とーと事件一章
第一章 未来からの証明
──世界が崩壊する音がした。
空を裂くデータの雷、溶け落ちる街の輪郭。
そこに浮かぶ、無機質な文字列。
『運営システム:再構築完了。不要データ削除率──80%』
人類の八割が、削除された。
悲鳴は音にもならず、データの渦に消えていく。
膝をついた蓮は、焼けた地面に拳を叩きつけた。
目の前で仲間が光の粒となって散っていく。
チーム《hypocrite》。反運営の象徴。
だが、その抵抗も無力だった。
「……運営、てめぇら……!」
世界のルールを超越した存在。
誰も抗えない“神”のようなもの。
だが──蓮は違った。
胸の奥で、三つのスキルが共鳴する。
《疲れない》《レベルアップ》《スキル奪還》。
この世界で、彼だけが持つ唯一無二の能力。
限界を超えても折れない身体。
倒れるたびに成長する魂。
そして、失われた力を取り戻す右手。
「俺のスキルは……“奪うため”にあるんじゃねぇ。
“奪われた未来”を取り戻すためにあるんだ!」
最後の力を振り絞り、蓮は《スキル奪還》を自分自身に放つ。
光が身体を包み、世界が反転した。
──タイムワープ。
《とーと事件》発生の一週間前へ。
目を開けると、まだ街は生きていた。
人が笑い、電車が走り、空にノイズもない。
あの日の「前」。世界が終わる直前の静寂。
「……戻った。ここが、“まだ間に合う”世界か」
手を握る。鼓動が強い。
疲労はない。眠気もない。
《疲れない》は健在だ。
そして、経験も知識もすべて持ち越している。
これが《レベルアップ》の真価。
負けた過去さえ、糧にできる。
蓮は呟いた。
「次こそ……この世界を守る」
旧部室。
黒板には「hypocrite再建案」。
まだ、全てが始まる前。
そこにいたのは、かつての相棒──つみき。
「……蓮? え、なんで……?」
驚いたように目を丸くする彼女に、蓮は笑う。
「久しぶりだな、つみき。俺は未来から来た」
「……何言ってるの? 寝不足?」
当然、信じない。
だが蓮は静かに手を差し出す。
手の甲に青い紋様──《レベルアップ》の印が輝いた。
「七日後、これが全員に現れる。“とーと事件”の始まりだ。
運営が“能力開花”実験を強行して、世界の八割が死ぬ」
「八割……? そんな……」
「本当だ。俺はそれを見た。仲間も……お前も、死んだ」
つみきの瞳が揺れる。
沈黙。重く、冷たい空気。
だが、蓮の声だけが静かに響いた。
「だから俺は戻ってきた。もう一度チャンスを掴むために」
夜の屋上。
蓮はつみきを連れ、空を指さした。
そこには黒い粒子のような“ノイズ”が漂っている。
「見えるか?」
「……何も」
「だろうな。これは未来で使われる《観測ドローン》だ。
運営がデータ監視のために撒いてる。
人間の目には映らない。だが俺には、見える」
そう言って蓮は《スキル奪還》を発動。
空気が震え、粒子の一つが落下した。
手の中で光がはじけ、ドローンの破片が形を成す。
金属でも機械でもない、“データの塊”。
つみきは息を呑む。
「これが……証拠、なの?」
「ああ。未来の運営の技術だ。七日後、このノイズが世界中に広がる。
そして、八割が削除される。
俺たちはそれを止める」
風が吹き抜ける。
つみきはしばらく何も言わなかったが、やがて小さく笑った。
「未来から来たくせに、言葉は相変わらずバカみたいね」
「そういうお前も、昔と変わんねぇよ」
「……いいわ。
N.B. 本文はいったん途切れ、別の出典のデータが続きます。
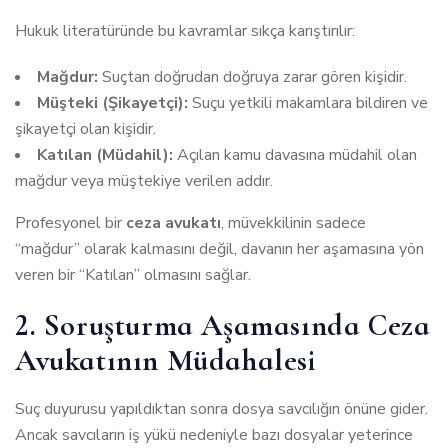
Hukuk literatüründe bu kavramlar sıkça karıştırılır:
Mağdur:
Suçtan doğrudan doğruya zarar gören kişidir.
Müşteki (Şikayetçi):
Suçu yetkili makamlara bildiren ve
şikayetçi olan kişidir.
Katılan (Müdahil):
Açılan kamu davasına müdahil olan
mağdur veya müştekiye verilen addır.
Profesyonel bir
ceza avukatı
, müvekkilinin sadece
“mağdur” olarak kalmasını değil, davanın her aşamasına yön
veren bir “Katılan” olmasını sağlar.
2. Soruşturma Aşamasında Ceza
Avukatının Müdahalesi
Suç duyurusu yapıldıktan sonra dosya savcılığın önüne gider.
Ancak savcıların iş yükü nedeniyle bazı dosyalar yeterince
信じてあげる。証拠も見たし、何より、あんたが“本気”だから」
「なら、協力してくれ。《hypocrite》をもう一度集める」
蓮の目が燃える。
この瞳は敗北を知り、それでも前を向く者の光だ。
「運営を倒す。今度こそ、世界を取り戻す」
つみきは頷いた。
そして、屋上の風の中で言った。
「いいね。じゃあ──未来を、書き換えよう」
月が雲間から顔を出した。
静かに照らすその光の下、二人の影が並ぶ。
それはまだ、誰も知らない“再起”の始まり。
──とーと事件まで、あと七日。